A Memory for Large Language Models

SUPR uses JavaScript for certain functions. We cannot guarantee that you will be able to use the system with JavaScript disabled.

Dnr:

NAISS 2023/22-702

Type:

NAISS Small Compute

Principal Investigator:

Alessio Galatolo

Affiliation:

Uppsala universitet

Start Date:

2023-06-30

End Date:

2024-07-01

Primary Classification:

10208: Language Technology (Computational Linguistics)

Webpage:

Allocation

Alvis at C3SE: 250 GPU-h/month
Mimer at C3SE: 250 GiB

Abstract

Large Language Models (LLMs) have seen a rise in recent years thanks to their ability to scale well and allow massive parallelism during training. This has brought the development of LLMs of increasing size and the discovery of latent abilities that completely outclass traditional Natural Language Generation (NLG) systems e.g. rule-based systems.

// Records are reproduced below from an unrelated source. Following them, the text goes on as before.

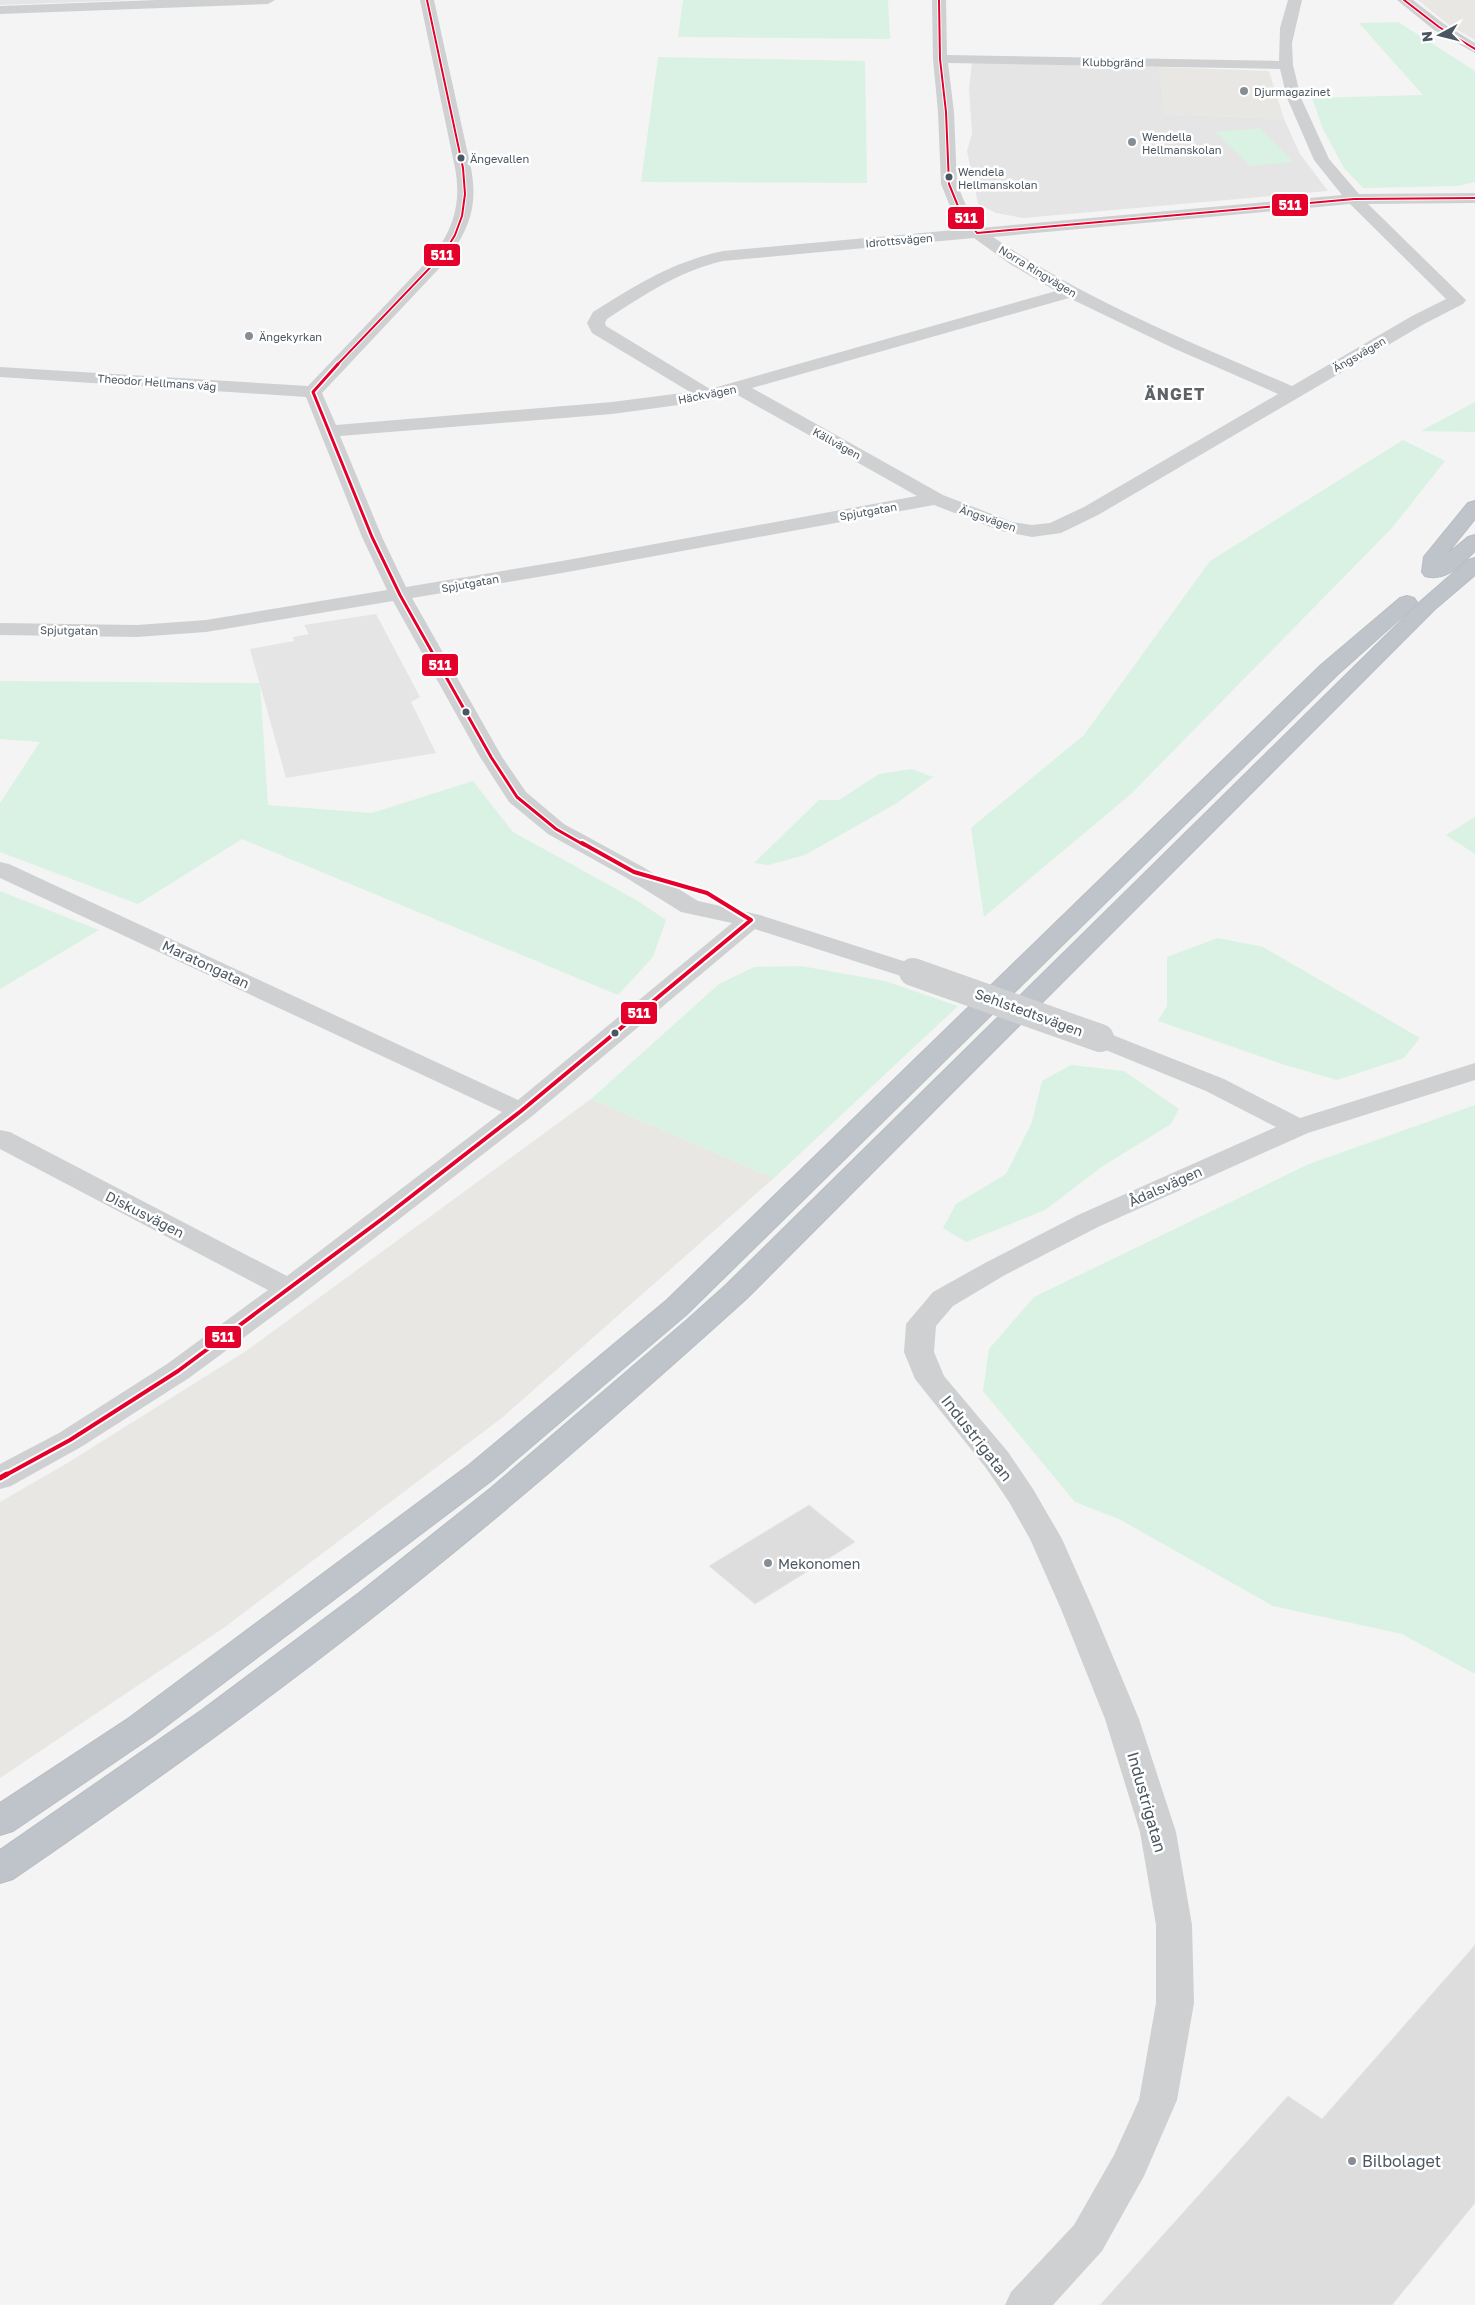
<svg xmlns="http://www.w3.org/2000/svg" width="1475" height="2305" viewBox="0 0 1475 2305" font-family="'Golos Text',sans-serif">
<style>
.commercial{fill:#e8e7e3}
.education{fill:#e6e5e6}
.green{fill:#d9f2e3}
.building{fill:#ddddde;stroke:#e5e6e7}
.lines{fill:none;stroke-linecap:round;stroke-linejoin:round}
.highway-casing{stroke:#b9bec3;stroke-width:2}
.street{fill:#ced0d2;fill-rule:evenodd}
.secondary{fill:#ced0d4;fill-rule:evenodd}
.highway{fill:#bec4c9;fill-rule:evenodd}
.street-bridge{stroke:#ced0d2;stroke-width:28}
.bus-1-far3-casing{stroke:#fff;stroke-width:4}
.bus-1-far2-casing{stroke:#fff;stroke-width:6}
.bus-1-far1-casing{stroke:#fff;stroke-width:8}
.bus-1-casing{stroke:#fff;stroke-width:9}
.bus-1-far3{stroke:#e4002b;stroke-width:2}
.bus-1-far2{stroke:#e4002b;stroke-width:3}
.bus-1-far1{stroke:#e4002b;stroke-width:4}
.bus-1{stroke:#e4002b;stroke-width:5}
.poi-dot{fill:#868d94;stroke:#fff;stroke-width:2}
.bus-dot{fill:#4a5661;stroke:#fff;stroke-width:2}
.labels{text-anchor:middle;dominant-baseline:central;stroke-width:5;stroke-linejoin:round;paint-order:stroke}
.far-street-label{font-size:11px;fill:#4a5661;stroke:#fff}
.far-poi-label{font-size:11px;fill:#4a5661;stroke:#fff;text-anchor:start}
.far-bus-label{font-size:11px;fill:#4a5661;stroke:#fff;text-anchor:start}
.street-label{font-size:14px;fill:#4a5661;stroke:#fff}
.poi-label{font-size:14px;fill:#4a5661;stroke:#fff;text-anchor:start}
.far-district-label{font-size:16px;font-weight:bold;letter-spacing:1px;fill:#5f6368;stroke:#fff}
.near-street-label{font-size:16px;fill:#4a5661;stroke:#fff}
.near-poi-label{font-size:16px;fill:#4a5661;stroke:#fff;text-anchor:start}
.line-badge{stroke:#fff;stroke-width:2}
.badge-label{font-size:14px;text-anchor:middle;font-weight:bold;fill:#fff}
</style>
<rect width="100%" height="100%" fill="#f4f4f4"/>
<!-- commercial -->
<g class="commercial">
<polygon points="1418,0 1475,0 1475,40 1449,25"/>
<polygon points="1159,67 1269,71 1284,119 1165,114"/>
<polygon points="591,1099 774,1178 503,1417 225,1627 0,1778 0,1502 69,1462 246,1351"/>
</g>
<!-- education -->
<g class="education">
<polygon points="0,0 133,0 0,5"/>
<polygon points="972,62 1159,67 1165,114 1284,119 1300,154 1328,191 1023,218 996,213 978,204 967,151 972,134 969,88"/>
<polygon points="376,614 420,697 411,702 436,753 286,778 250,649 294,641 293,637 309,634 304,625"/>
</g>
<!-- green -->
<g class="green">
<polygon points="683,0 888,0 890,39 678,37"/>
<polygon points="1398,22 1475,71 1475,182 1458,186 1363,188 1344,168 1323,129 1312,98 1423,95 1359,23"/>
<polygon points="658,57 865,61 867,183 641,182"/>
<polygon points="1260,128 1294,162 1250,166 1215,132"/>
<polygon points="1475,402 1475,432 1421,431"/>
<polygon points="1403,440 1445,461 1392,528 1131,794 984,917 971,828 1084,735 1210,561"/>
<polygon points="0,681 260,683 268,805 372,813 473,781 513,832 638,901 666,920 653,957 618,995 242,839 138,904 0,852 0,803 40,742 0,739"/>
<polygon points="912,769 933,777 897,803 805,855 768,865 754,863 819,800 839,800 879,774"/>
<polygon points="1475,817 1475,854 1446,835"/>
<polygon points="0,891 99,930 0,989"/>
<polygon points="1218,938 1263,947 1420,1038 1404,1058 1337,1080 1285,1065 1158,1021 1167,1006 1167,957"/>
<polygon points="801,966 885,981 958,1006 774,1178 591,1099 719,984 754,967"/>
<polygon points="1071,1065 1124,1071 1179,1109 1171,1124 1103,1166 1045,1210 966,1242 943,1228 956,1204 1006,1174 1032,1122 1042,1081"/>
<polygon points="1475,1105 1475,1674 1402,1634 1273,1606 1119,1519 1075,1502 983,1391 989,1349 1034,1297 1309,1164"/>
</g>
<!-- building -->
<g class="building">
<polygon points="809,1505 855,1542 755,1604 709,1566"/>
<polygon points="1475,1945 1475,2203 1392,2305 1100,2305 1288,2096 1322,2119"/>
</g>
<g class="lines">
<!-- highway casing -->
<g class="highway-casing">
<g id="highway">
<path d="M 1475,501 L 1475,519 L 1445,556 L 1468,537 L 1475,535 L 1475,551 C 1460,565 1446,582 1425,576 L 1422,572 L 1424,557 L 1468,503 Z"/>
<path d="M 1475,558 L 1475,575 L 1435,609 L 746,1299 C 644,1391 540,1483 433,1569 C 298,1679 156,1781 13,1879 L 0,1883 L 0,1850 L 202,1710 L 359,1593 L 491,1488 L 687,1320 L 726,1285 L 1421,601 L 1468,560 Z"/>
<polygon points="1407,596 1414,598 1417,602 1414,606 1337,675 687,1314 491,1481 153,1736 13,1831 0,1835 0,1803 129,1718 469,1465 667,1300 1321,665 1400,598"/>
</g>
</g>
<!-- street -->
<g class="street">
<polygon points="157,0 275,0 268,4 0,14 0,6"/>
<path d="M 420,0 L 434,0 L 471,168 C 478,206 470,227 448,259 L 322,393 L 336,425 L 612,402 L 690,392 L 592,333 L 587,323 L 593,312 C 636,285 672,262 723,251 L 965,229 L 952,211 L 941,184 L 938,112 L 933,59 L 932,0 L 946,0 L 947,55 L 1279,61 L 1280,28 L 1288,0 L 1302,0 L 1292,43 L 1293,65 L 1301,98 L 1329,159 L 1359,194 L 1475,193 L 1475,203 L 1368,204 L 1466,300 L 1463,304 L 1424,324 L 1098,515 L 1061,533 L 1032,537 L 1001,531 L 934,505 L 562,573 L 412,598 L 502,757 L 526,792 L 564,824 L 643,867 L 698,901 L 760,915 L 922,967 L 926,972 L 922,977 L 913,980 L 904,977 L 755,929 L 531,1117 L 300,1296 L 189,1378 L 81,1447 L 11,1486 L 0,1489 L 0,1464 L 59,1433 L 167,1364 L 268,1290 L 0,1149 L 0,1130 L 10,1132 L 287,1276 L 502,1112 L 0,878 L 0,862 L 9,864 L 518,1100 L 732,923 L 681,912 L 625,877 L 548,834 L 509,802 L 480,757 L 393,601 L 206,632 L 137,637 L 0,635 L 0,623 L 137,625 L 206,620 L 387,590 L 362,537 L 306,397 L 0,377 L 0,367 L 308,386 L 436,252 C 455,225 461,200 455,168 ZM 948,63 L 1280,69 L 1287,98 L 1314,160 L 1342,195 L 981,228 L 968,210 L 957,184 L 954,112 ZM 1350,204 L 1446,299 L 1412,316 L 1292,386 C 1190,342 1085,300 993,237 ZM 974,238 L 1010,264 L 1056,291 L 710,389 L 606,326 L 605,323 L 607,319 C 644,295 679,271 723,261 ZM 1069,298 L 1173,348 L 1278,394 L 1084,507 L 1050,523 L 1032,525 L 1012,522 L 943,495 L 752,388 ZM 734,393 L 917,496 L 562,561 L 406,587 L 382,537 L 340,436 L 612,414 L 708,401 Z"/>
<polygon points="1100,1030 1224,1079 1300,1118 1475,1063 1475,1080 1308,1133 1098,1227 1005,1275 953,1306 936,1326 934,1352 944,1376 1008,1452 1033,1489 1062,1539 1093,1609 1139,1719 1176,1832 1192,1925 1194,2003 1177,2100 1144,2176 1102,2251 1053,2305 1005,2305 1011,2292 1074,2225 1114,2155 1139,2100 1156,2003 1156,1925 1140,1832 1105,1719 1061,1609 1030,1539 1009,1502 986,1468 915,1379 904,1352 906,1324 933,1292 985,1263 1078,1215 1276,1127 1206,1091 1091,1044 1087,1038 1091,1032"/>
</g>
<!-- secondary -->
<polygon class="secondary" points="1397,0 1413,0 1444,24 1475,43 1475,53 1434,30"/>
<!-- highway -->
<use href="#highway" class="highway"/>
<!-- street-bridge -->
<polyline class="street-bridge" points="913,972 1100,1038"/>
<!-- bus-1-far3 casing -->
<g class="bus-1-far3-casing">
<g id="bus-1-far3">
<polyline points="939,0 940,59 946,112 949,184 960,211 977,233 1354,199 1475,198"/>
<polyline points="1404,0 1439,27 1475,49"/>
<polyline points="337,365 444,253 455,235 462,216 465,194 463,168 427,0"/>
</g>
</g>
<!-- bus-1-far2 casing -->
<g class="bus-1-far2-casing">
<polyline id="bus-1-far2" points="338,364 313,392 372,537 400,595 491,757 517,797 556,829 584,845"/>
</g>
<!-- bus-1-far1 casing -->
<g class="bus-1-far1-casing">
<polyline id="bus-1-far1" points="4,1476 70,1440 178,1371 382,1219 521,1111 751,920 707,893 634,872 582,843"/>
</g>
<!-- bus-1 casing -->
<g class="bus-1-casing">
<polyline id="bus-1" points="0,1478 7,1474"/>
</g>
<!-- bus-1-far3 -->
<use href="#bus-1-far3" class="bus-1-far3"/>
<!-- bus-1-far2 -->
<use href="#bus-1-far2" class="bus-1-far2"/>
<!-- bus-1-far1 -->
<use href="#bus-1-far1" class="bus-1-far1"/>
<!-- bus-1 -->
<use href="#bus-1" class="bus-1"/>
</g>
<!-- markers -->
<g class="poi-dot">
<circle cx="1244" cy="91" r="5"/>
<circle cx="1132" cy="142" r="5"/>
<circle cx="249" cy="336" r="5"/>
<circle cx="768" cy="1563" r="5"/>
<circle cx="1352" cy="2161" r="5"/>
</g>
<g class="bus-dot">
<circle cx="461" cy="158" r="4.5"/>
<circle cx="949" cy="177" r="4.5"/>
<circle cx="466" cy="712" r="4.5"/>
<circle cx="615" cy="1033" r="4.5"/>
</g>
<g class="labels">
<!-- far-street labels -->
<g class="far-street-label">
<text transform="translate(1113 62) rotate(1)">Klubbgränd</text>
<text transform="translate(899 240) rotate(-5)">Idrottsvägen</text>
<text transform="translate(1038 271) rotate(31)">Norra Ringvägen</text>
<text transform="translate(1359 354) rotate(-30)">Ängsvägen</text>
<text transform="translate(157 382) rotate(4)">Theodor Hellmans väg</text>
<text transform="translate(707 394) rotate(-11)">Häckvägen</text>
<text transform="translate(837 443) rotate(29)">Källvägen</text>
<text transform="translate(868 511) rotate(-10)">Spjutgatan</text>
<text transform="translate(988 518) rotate(19)">Ängsvägen</text>
<text transform="translate(470 583) rotate(-10)">Spjutgatan</text>
<text transform="translate(69 630) rotate(1)">Spjutgatan</text>
</g>
<!-- far-poi labels -->
<g class="far-poi-label">
<text x="1254" y="91">Djurmagazinet</text>
<text x="1142" y="136">Wendella<tspan x="1142" dy="13">Hellmanskolan</tspan></text>
<text x="259" y="336">Ängekyrkan</text>
</g>
<!-- far-bus labels -->
<g class="far-bus-label">
<text x="470" y="158">Ängevallen</text>
<text x="958" y="171">Wendela<tspan x="958" dy="13">Hellmanskolan</tspan></text>
</g>
<!-- street labels -->
<g class="street-label">
<text transform="translate(206 964) rotate(25)">Maratongatan</text>
<text transform="translate(1029 1012) rotate(20)">Sehlstedtsvägen</text>
<text transform="translate(1165 1186) rotate(-24)">Ådalsvägen</text>
<text transform="translate(145 1214) rotate(27)">Diskusvägen</text>
</g>
<!-- poi labels -->
<g class="poi-label">
<text x="778" y="1563">Mekonomen</text>
</g>
<!-- far-district labels -->
<g class="far-district-label">
<text x="1175" y="394">ÄNGET</text>
</g>
<!-- near-street labels -->
<g class="near-street-label">
<text transform="translate(977 1438) rotate(52)">Industrigatan</text>
<text transform="translate(1147 1802) rotate(74)">Industrigatan</text>
</g>
<!-- near-poi labels -->
<g class="near-poi-label">
<text x="1362" y="2161">Bilbolaget</text>
</g>
</g>
<g class="line-badge">
<rect x="1271" y="193" width="38" height="24" rx="5" fill="#e4002b"/>
<rect x="947" y="206" width="38" height="24" rx="5" fill="#e4002b"/>
<rect x="423" y="243" width="38" height="24" rx="5" fill="#e4002b"/>
<rect x="421" y="653" width="38" height="24" rx="5" fill="#e4002b"/>
<rect x="620" y="1001" width="38" height="24" rx="5" fill="#e4002b"/>
<rect x="204" y="1325" width="38" height="24" rx="5" fill="#e4002b"/>
</g>
<g class="badge-label">
<text x="1290" y="210">511</text>
<text x="966" y="223">511</text>
<text x="442" y="260">511</text>
<text x="440" y="670">511</text>
<text x="639" y="1018">511</text>
<text x="223" y="1342">511</text>
</g>
<!-- north arrow -->
<g transform="translate(1440 35) rotate(263)" stroke="#ffffff" stroke-width="4" paint-order="stroke">
<path d="M0-4L9 19L0 12L-9 19Z" fill="#4a5661"/>
<text y="-8" font-size="14" font-weight="bold" text-anchor="middle" fill="#4a5661">N</text>
</g>
</svg>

However, they also introduced new issues like their inability to retain the history of previous interactions due to their stateless nature or the difficulty in controlling their generation, sometimes resulting in very plausible but wrong generations, also called "hallucinations". Different attempts have been made targeting both issues e.g. a "brute force" approach to solving the memory issue is to include the conversation history in full in the context window, a solution that is limited by the quadratic scalability of LLMs with respect to their context window's size or the use of in-context learning to target the controllability issue. In this work, we will start by exploring computationally "reasonable" solutions to the memory problem with a possible extension to the controllability task. Solving the lack of memory entails both the incorporation of a detection mechanism of relevant memories from a given conversation history and the ability to follow, or adapt the intended generation according to it. Upon successful development of such a system, additional work will be conducted to test the adaptability of such a system to solve the task of controllability (i.e. using the ability of the LLM to adapt to a given ground knowledge). Finally, we will conduct a thorough evaluation of the performance in both tasks through relevant benchmarks and datasets.